I think David is wrong. We need to analyse gene-gene, gene-environment interactions and epigenetics to maximize the power and applicability of the “common variant hypothesis”.

Steve Murphy MD said...

I concur,
But from a popgen standpoint....natural selection is King.....
So I understand David's slightly flawed view....B/C I have slightly flawed views all the time ;)
-Steve

Joseph Terwilliger said...

David is and always has been a pro-HapMap guy. I have argued against him at meetings where he was defending the excesses of the HapMap (or as I like to call it, the CrapMap). CVCD was a stillborn baby that made no sense ten years ago when we started arguing against it, and it makes even less sense today! See my blog about this issue in http://infinnyovens.blogspot.com/ from August. CVCD died long ago, and it is nice to see one of the erstwhile sycophants for the HapMap project finally coming over to the dark side and admitting that GWAS and CVCD have been abject failures!

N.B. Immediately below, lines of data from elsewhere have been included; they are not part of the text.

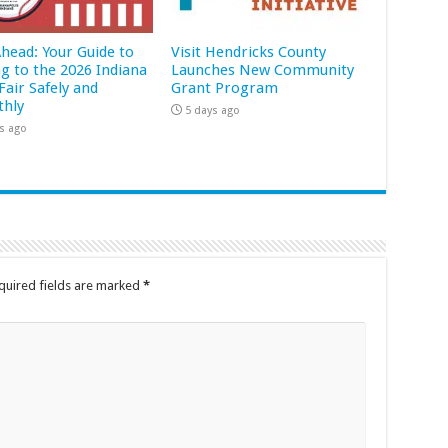
Ahead: Your Guide to
Visit Hendricks County
ng to the 2026 Indiana
Launches New Community
Fair Safely and
Grant Program
hly
5 days ago
s ago
quired fields are marked
*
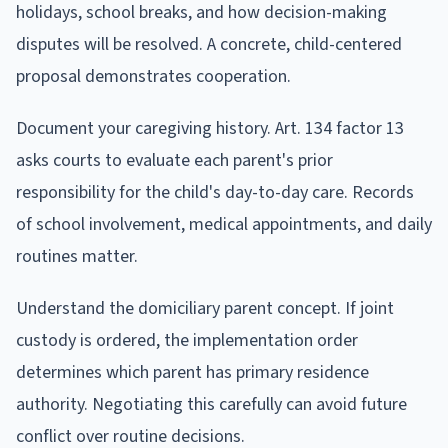
holidays, school breaks, and how decision-making
disputes will be resolved. A concrete, child-centered
proposal demonstrates cooperation.
Document your caregiving history. Art. 134 factor 13
asks courts to evaluate each parent's prior
responsibility for the child's day-to-day care. Records
of school involvement, medical appointments, and daily
routines matter.
Understand the domiciliary parent concept. If joint
custody is ordered, the implementation order
determines which parent has primary residence
authority. Negotiating this carefully can avoid future
conflict over routine decisions.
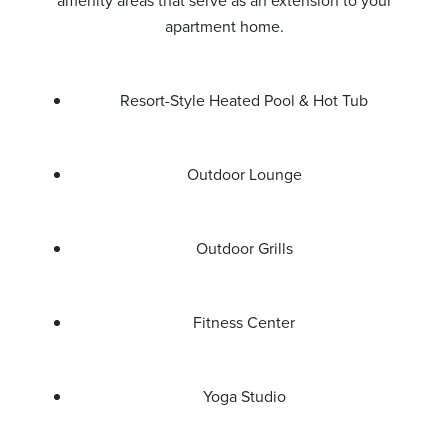
amenity areas that serve as an extension to your
apartment home.
Resort-Style Heated Pool & Hot Tub
Outdoor Lounge
Outdoor Grills
Fitness Center
Yoga Studio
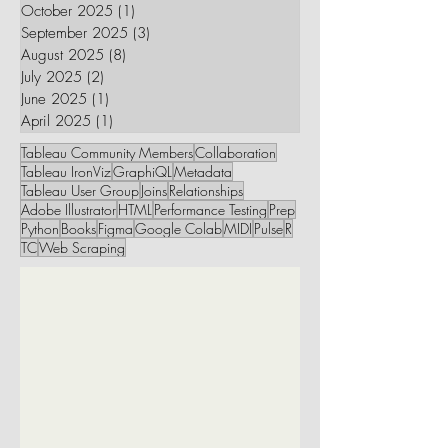
October 2025
(1)
1 post
September 2025
(3)
3 posts
August 2025
(8)
8 posts
July 2025
(2)
2 posts
June 2025
(1)
1 post
April 2025
(1)
1 post
Tableau Community Members
Collaboration
Tableau IronViz
GraphiQL
Metadata
Tableau User Group
Joins
Relationships
Adobe Illustrator
HTML
Performance Testing
Prep
Python
Books
Figma
Google Colab
MIDI
Pulse
R
TC
Web Scraping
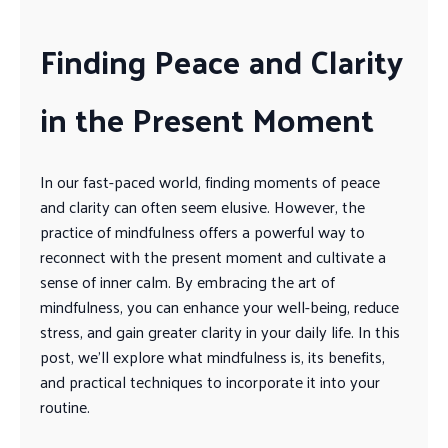
Finding Peace and Clarity
in the Present Moment
In our fast-paced world, finding moments of peace
and clarity can often seem elusive. However, the
practice of mindfulness offers a powerful way to
reconnect with the present moment and cultivate a
sense of inner calm. By embracing the art of
mindfulness, you can enhance your well-being, reduce
stress, and gain greater clarity in your daily life. In this
post, we’ll explore what mindfulness is, its benefits,
and practical techniques to incorporate it into your
routine.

Joseph Terwilliger said...

As to the nonsense about analyzing gene-gene and gene-environment interactions, that makes no sense as the curse of dimensionality will completely destroy any power even assuming such interactions may characterize nature in reality. The reason studies fined "evidence" of such things is because they define the null hypothesis of "no interaction" in a mathematically contrived way that has nothing to do with actual interaction on either an etiological or biological level!

Anonymous said...

Just because gene-gene interactions and gene-environment interactions reduce statistical power does not make it irrelevant. Welcome to systems biology to help biologists and statisticians understand which gene-gene (or SNP-SNP) interactions are relevant or likely to have an effect.
I am really surprised to hear people say that the common disease common variant theory and personalized medicine is dead, or on the 'injured reserve'. Especially with the many strong findings in breast cancer (SNPs in FGFR2, Hunter 2007), mental retardation (CNV in 1q21.1, Mefford 2008), diabetes (multiple SNPs, Purcell 2007), and many other common diseases (Torkamani 2008, WTCCC 2007).
Further, with SNPs shown to have an impact on drug efficacy (CYP2D6 SNPs reducing tamoxifen efficacy is "on label" by FDA) and the predicted $1000 genome within 5 years (and some say sooner), it is unbelievable that people familiar with the field do not see the value or the inevitability of pharmacogenomics.